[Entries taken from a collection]
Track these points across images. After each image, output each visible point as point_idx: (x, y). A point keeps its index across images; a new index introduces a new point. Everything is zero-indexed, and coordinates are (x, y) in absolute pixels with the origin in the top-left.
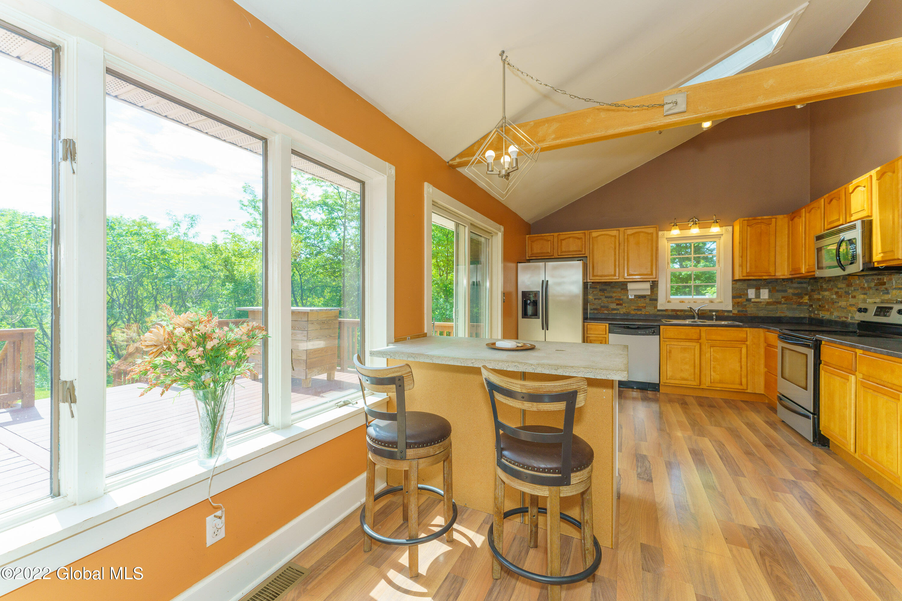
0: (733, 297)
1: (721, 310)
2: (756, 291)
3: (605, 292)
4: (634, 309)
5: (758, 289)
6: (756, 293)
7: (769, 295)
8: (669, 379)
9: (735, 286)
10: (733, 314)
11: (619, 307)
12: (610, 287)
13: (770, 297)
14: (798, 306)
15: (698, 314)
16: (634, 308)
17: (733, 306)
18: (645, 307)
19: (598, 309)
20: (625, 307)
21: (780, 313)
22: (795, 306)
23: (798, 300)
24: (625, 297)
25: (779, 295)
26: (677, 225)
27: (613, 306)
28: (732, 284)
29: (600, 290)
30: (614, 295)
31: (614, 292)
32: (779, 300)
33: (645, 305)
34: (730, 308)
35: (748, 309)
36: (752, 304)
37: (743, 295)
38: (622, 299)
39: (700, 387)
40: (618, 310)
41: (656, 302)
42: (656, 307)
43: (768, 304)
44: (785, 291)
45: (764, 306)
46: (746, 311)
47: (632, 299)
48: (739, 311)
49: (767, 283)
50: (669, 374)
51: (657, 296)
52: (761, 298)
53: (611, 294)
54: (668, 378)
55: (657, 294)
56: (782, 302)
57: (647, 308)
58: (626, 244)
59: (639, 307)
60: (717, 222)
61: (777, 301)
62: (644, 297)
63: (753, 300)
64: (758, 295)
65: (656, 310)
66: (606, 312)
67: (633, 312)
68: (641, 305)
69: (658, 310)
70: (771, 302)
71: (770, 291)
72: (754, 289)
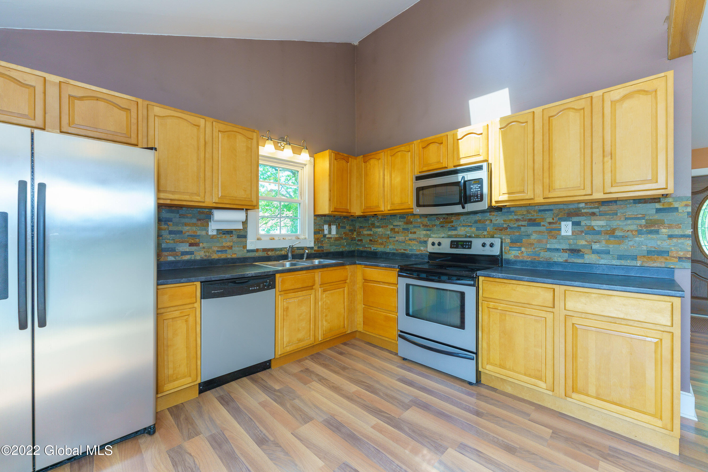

▶ Directions
Your task is to repeat the opening line of the entries above and each line after it, ending with the line that has "7: (769, 295)". Do not include the pictures.

▶ Answer to this exercise
Track these points across images. After each image, output each visible point as point_idx: (x, y). A point keeps its index across images; a new index introduces a new point. Everything is zero-indexed, and coordinates are (x, y) in absolute pixels with the origin in the top-left.
0: (733, 297)
1: (721, 310)
2: (756, 291)
3: (605, 292)
4: (634, 309)
5: (758, 289)
6: (756, 293)
7: (769, 295)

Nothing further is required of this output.